The move owes nothing to trendy ideas of perpetrators facing up to their crimes and everything to a shortage of fuel at the prison service.
After repeated delays at a number of trials in the capital Harare, the public were invited to use their own vehicles to ferry prisoners from remand centres to the courts.
"All our vehicles are off the road," said Chief Prison Officer Priscilla Mtembo. "We are actually failing to service courts in Harare but we are attending to the problem."
One robbery victim told the paper that he had driven the accused, with prison officers, to court and would ferry them back again after the hearing.
"I was tired of coming to court and being told the same story that the court had to postpone the matter because the accused persons were not brought to court," he said.

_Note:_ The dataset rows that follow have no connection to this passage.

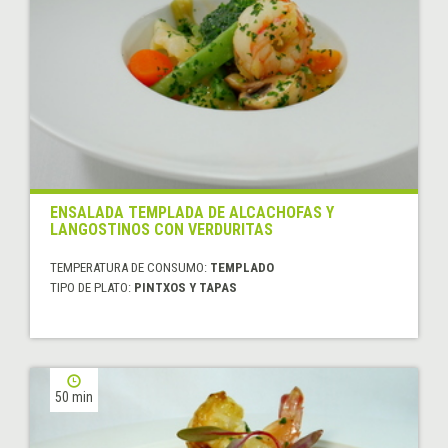
ENSALADA TEMPLADA DE ALCACHOFAS Y
LANGOSTINOS CON VERDURITAS
TEMPERATURA DE CONSUMO:
TEMPLADO
TIPO DE PLATO:
PINTXOS Y TAPAS
50 min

The lack of resources in the prison service is a reminder of the ongoing crisis in Zimbabwe which has been undergoing a fragile recovery in the past year. A decade-long descent into economic oblivion and chronic underinvestment in public services has left the country's infrastructure in a squalid state.
About 1000 prisoners, many of them living in overcrowded, filthy cells, died in the first six months of 2009. But since Medecins Sans Frontieres began to work in Zimbabwean prisons in February last year, conditions have markedly improved.